Es una leyenda, naturalmente, pero que encierra lecciones para la vida y se aplica bien al estado en que se encuentra el individuo que alcanza la zona de la fama, la zona peligrosa. Cuando Narciso vio su rostro en el espejo del lago y llegó a la conclusión de que era realmente hermoso, el yo se ensalzó y se hizo un dios de sí mismo.
El que posea una hermosa voz, o es un excelente orador, o tiene brillantes cualidades de administrador, o es muy disputado como evangelista de éxito, será bueno que no se mire en el “espejo” como lo hizo Narciso, sino que siga, en humildad y sencillez, siendo lo que siempre fue “en palabra, conducta, amor, espíritu, fe y pureza”, siguiendo “la justicia, la piedad, la fe, el amor, la paciencia, la mansedumbre”.
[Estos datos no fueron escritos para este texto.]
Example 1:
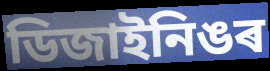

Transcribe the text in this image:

ডিজাইনিঙৰ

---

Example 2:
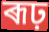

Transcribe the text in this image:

ৰূঢ়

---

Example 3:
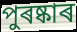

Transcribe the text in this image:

পুৰষ্কাৰ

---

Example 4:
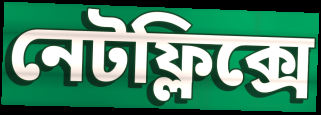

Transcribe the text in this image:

নেটফ্লিক্সে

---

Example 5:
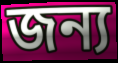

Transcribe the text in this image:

জন্য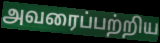
அவரைப்பற்றிய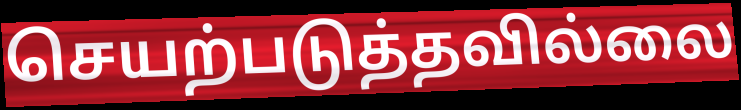
செயற்படுத்தவில்லை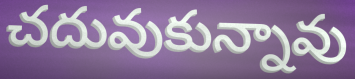
చదువుకున్నావుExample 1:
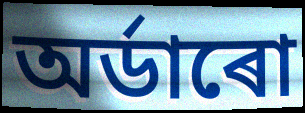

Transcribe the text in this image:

অৰ্ডাৰো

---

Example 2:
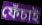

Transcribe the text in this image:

ফেঁচাই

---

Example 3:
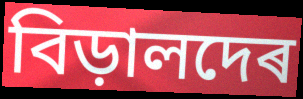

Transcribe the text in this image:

বিড়ালদেৰ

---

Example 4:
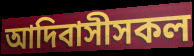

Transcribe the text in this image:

আদিবাসীসকল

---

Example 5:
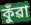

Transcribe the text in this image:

কুঁৱাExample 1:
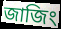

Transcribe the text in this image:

জাজিং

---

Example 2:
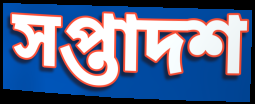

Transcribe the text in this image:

সপ্তাদশ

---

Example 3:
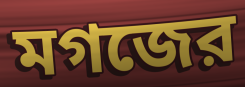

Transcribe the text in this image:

মগজের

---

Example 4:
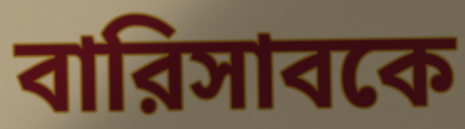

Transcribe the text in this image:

বারিসাবকে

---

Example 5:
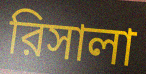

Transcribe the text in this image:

রিসালাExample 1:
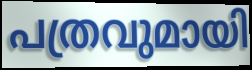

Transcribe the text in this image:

പത്രവുമായി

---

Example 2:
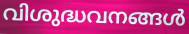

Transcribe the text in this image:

വിശുദ്ധവനങ്ങൾ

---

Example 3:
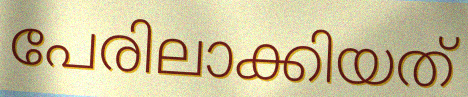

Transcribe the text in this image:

La posición o las calificaciones que se hayan alcanzado no son derechos adquiridos inalienables y no deberían ser mantenidos gracias a impulsos de la vanidad o del orgullo, a costa, claro está, de aquellos que nos rodean en forma más allegada y que pueden ser afectados y sufrir las consecuencias de la preocupación que se tenga de seguir siendo lo que otros dicen (o dijeron) que se es. La mitología confirió a Narciso la ventura de ser transformado en bella flor, pero en la vida real muchos “narcisos” sufrieron mutaciones menos poéticas y nada fragantes.
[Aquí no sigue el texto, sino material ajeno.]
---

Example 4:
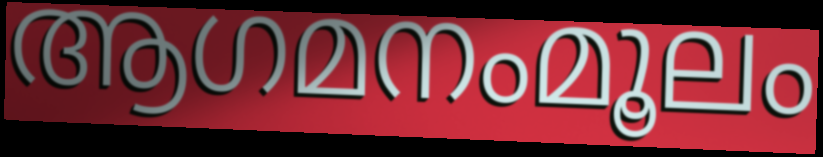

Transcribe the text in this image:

ആഗമനംമൂലം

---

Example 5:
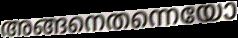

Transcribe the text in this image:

അങ്ങനെതന്നെയോ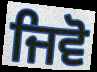
ਜਿਵੋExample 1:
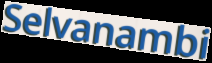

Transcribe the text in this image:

Selvanambi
Hay peligro en las apreciaciones encomiásticas que otros hacen de nosotros. Pueden despertar en el ser interior ese terrible virus llamado egotismo que infatúa el alma e insensibiliza la personalidad. Producen “vértigos de altura” y ocasionan una desastrosa derrota. La vida es una sucesión de hechos, como consecuencia de la renovación lógica de valores materiales y humanos. El campeón de antaño puede ser el simple espectador de las conquistas del campeón de hoy. Ser suplantado o perder el mando es un proyectil que tiene un único blanco: ataca mortalmente al egotismo.
La mayor virtud o gloria de quien se juzgue sabio o maestro es formar discípulos que lo sustituyan en la altura y que lo dignifiquen suplantándolo, quizá.
“Pero no debe haber exaltación propia en la obra de Dios. Por mucho que sepamos, por grandes que sean nuestras dotes intelectuales, ninguno de nosotros puede jactarse; porque lo que poseemos no es sino un don que se nos ha confiado, que se nos ha prestado a prueba. El fiel desarrollo de estas dotes decide nuestro destino para la eternidad; pero no tenemos nada que sea causa para exaltar el yo o para levantarnos a nosotros mismos, porque lo que tenemos no nos pertenece” (Testimonios para los Ministros, pág. 383).
Cuán apropiadas son estas palabras de la oración de Agur, ilustre desconocido, citadas en el capítulo 30 de Proverbios (vers. 8): “Vanidad y palabra mentirosa aparta de mí; no me des pobreza ni riquezas; manténme del pan necesario”.